We can also raise an issue on the CKAN core project to perhaps add a per column distinct option (but that'll be for both a future version of CKAN and this module). We'll also raise a bug on CKAN re: the total calculation respecting distinct which is clearly a problem.

Just a note on returning the count... the purpose of users using this module is for them to find information about items in the registers they have interest in (then drill down for more detail), not "how many of these items are there?" so the count itself is less important (and if they are data included, our reference link to the actual data means they can get the data and slice/dice it however they like). I'd be ok dropping display of the count if the dataset has been setup in the CMS with this new proposed dataset level distinct option (or at a pinch dropping result count feature in Griddle altogether if that's more consistent).

camfindlay commented 5 years ago

Looks like the count issue is actually solved https://github.com/ckan/ckan/pull/4236 (we just need to apply the patch on our instance). In light of that... i'd say assume the count returns correct for Griddle display purposes...
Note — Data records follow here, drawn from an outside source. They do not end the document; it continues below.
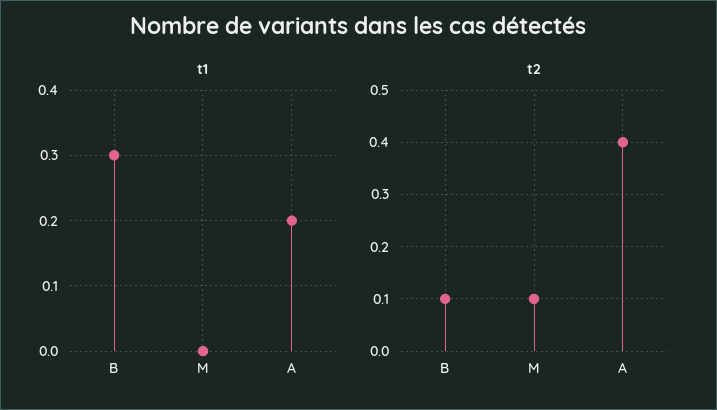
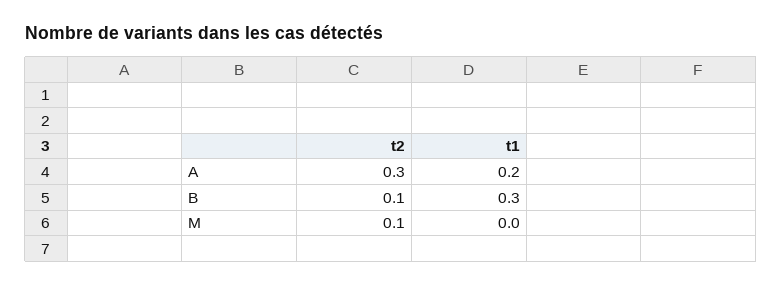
  {
    "t1": {
      "B": 0.3,
      "M": 0,
      "A": 0.2
    },
    "t2": {
      "B": 0.1,
      "M": 0.1,
-     "A": 0.4
+     "A": 0.3
    }
  }

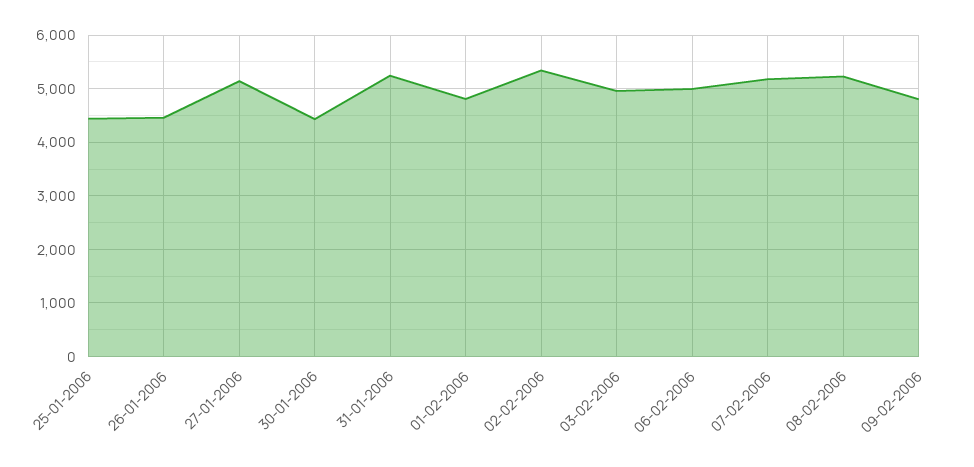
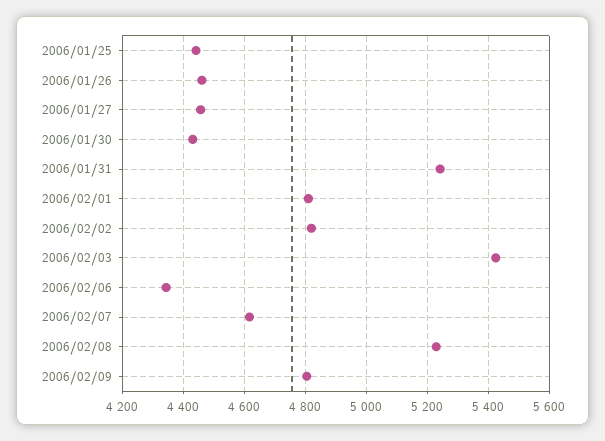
  {
    "25-01-2006": 4440,
    "26-01-2006": 4460,
-   "27-01-2006": 5200,
+   "27-01-2006": 4460,
    "30-01-2006": 4440,
    "31-01-2006": 5240,
    "01-02-2006": 4820,
-   "02-02-2006": 5400,
+   "02-02-2006": 4820,
-   "03-02-2006": 5000,
+   "03-02-2006": 5420,
-   "06-02-2006": 5000,
+   "06-02-2006": 4340,
-   "07-02-2006": 5200,
+   "07-02-2006": 4620,
    "08-02-2006": 5220,
    "09-02-2006": 4800
  }

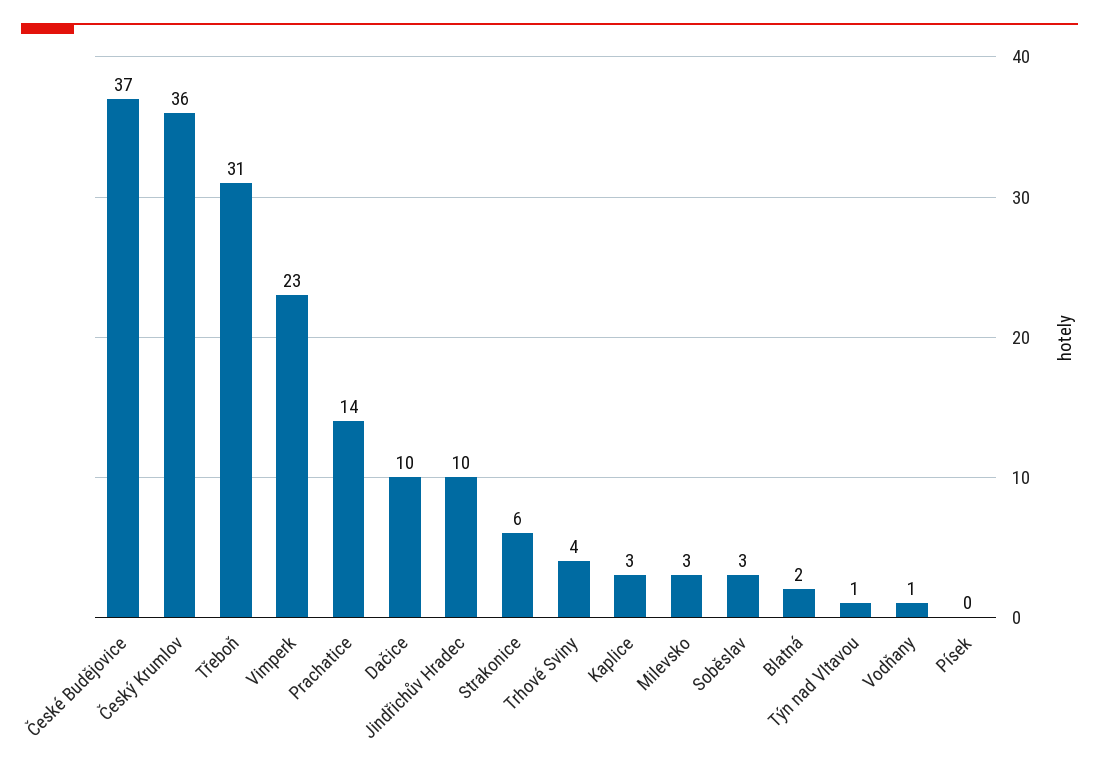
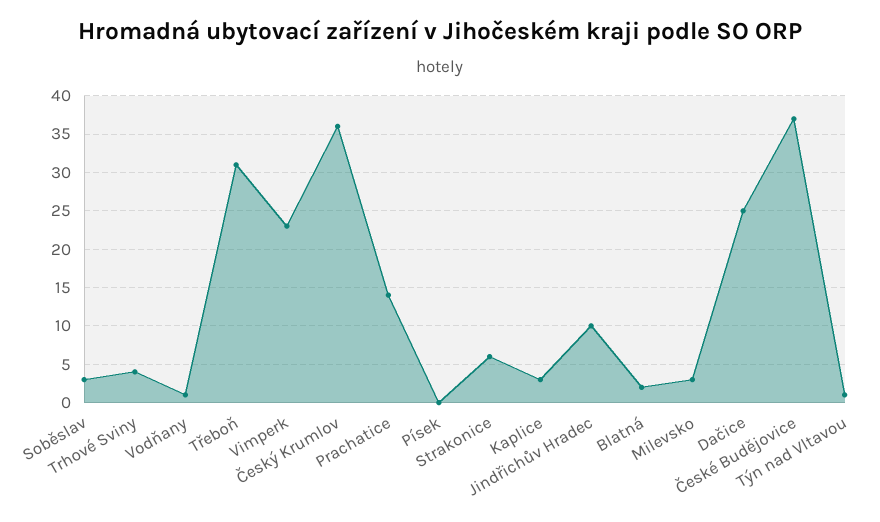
  {
    "České Budějovice": 37,
    "Český Krumlov": 36,
    "Třeboň": 31,
    "Vimperk": 23,
    "Prachatice": 14,
-   "Dačice": 10,
+   "Dačice": 25,
    "Jindřichův Hradec": 10,
    "Strakonice": 6,
    "Trhové Sviny": 4,
    "Kaplice": 3,
    "Milevsko": 3,
    "Soběslav": 3,
    "Blatná": 2,
    "Týn nad Vltavou": 1,
    "Vodňany": 1,
    "Písek": 0
  }

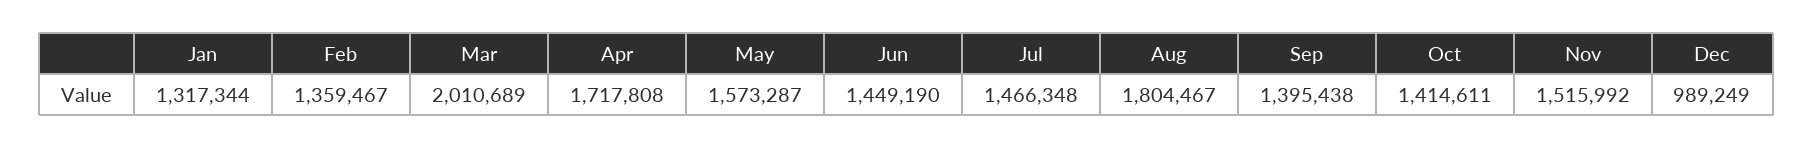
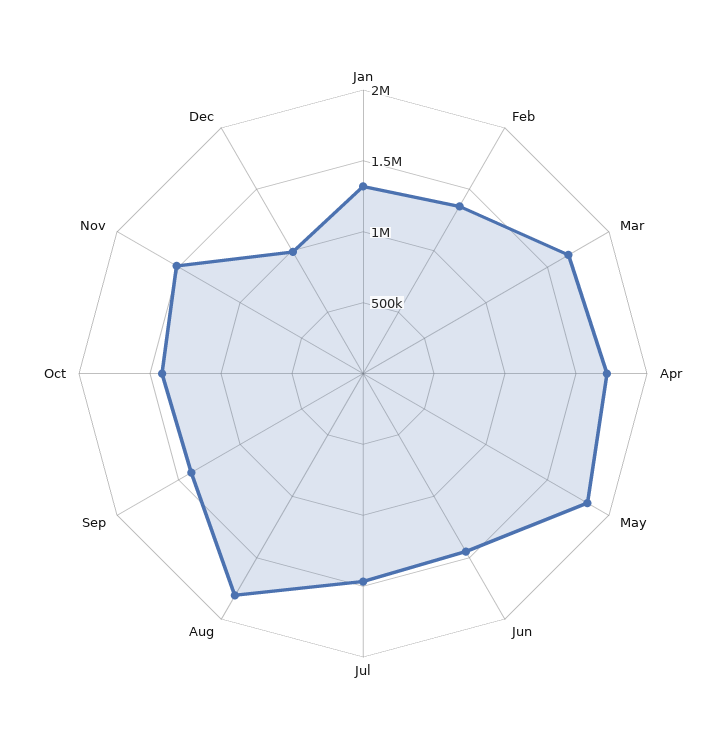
  {
    "Jan": 1317344,
    "Feb": 1359467,
-   "Mar": 2010689,
+   "Mar": 1700000,
    "Apr": 1717808,
-   "May": 1573287,
+   "May": 1800000,
    "Jun": 1449190,
    "Jul": 1466348,
    "Aug": 1804467,
    "Sep": 1395438,
    "Oct": 1414611,
    "Nov": 1515992,
    "Dec": 989249
  }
ScopeyNZ commented 5 years ago

Looks like the count issue is actually solved ckan/ckan#4236 (we just need to apply the patch on our instance). In light of that... i'd say assume the count returns correct for Griddle display purposes...

Okay we can run with that. For pagination until that fix is applied the number of records in the result may not match the number specified and you might get duplicates between pages - but I guess that'll be fine.

The other option is that we are able to run a single count query in the first instance - this might be good as we can indicate we don't want a count for other queries:

https://catalogue.data.govt.nz/api/3/action/datastore_search_sql?sql=SELECT%20count(DISTINCT%20%22ProviderID%22)%20FROM%20%22496d2b91-2e9a-4e72-9c07-cf41141aefa6%22

Distinct would need to be turned on at the dataset resource level ("[ ] This dataset contains duplicate rows for categories" or something) and as long as you don't also include those category columns in the results display that are also going to be used for a category based dropdown filter, you'll get a usable register search with expected results.

Yep I agree this is a good stop-gap that I also touched on:

We move the distinct option from "per column" to just be "per results". This actually might make it less confusing for users. This just means that there will never be two results in the table where all the columns are the same value. This should cover the real-life use case? Might be something to think about from a UX point of view

I'll run it past Sacha on Tuesday. FWIW, I think if you end up raising anything against CKAN you should mention that the current behaviour is very mystifying. It seems to apply DISTINCT to all columns that you are "SELECTing" - not really very common behaviour. The only other idea here is that we could perform two API calls for each page - "SELECT" ProviderID with our filters with the "distinct" option on, then "SELECT again filtering on our previously requested ProviderIDs.

ScopeyNZ commented 5 years ago

Doing a little code delving - it looks like the order of the columns should matter and that you were on to something. I can't seem to generate a request that does what I expect it to do though:

https://github.com/ckan/ckan/blob/master/ckanext/datastore/backend/postgres.py#L1252-L1256

ScopeyNZ commented 5 years ago

Never mind I'm getting confused - it does distinct on every column with that syntax. I'm thinking about the DISTINCT ON (column) syntax.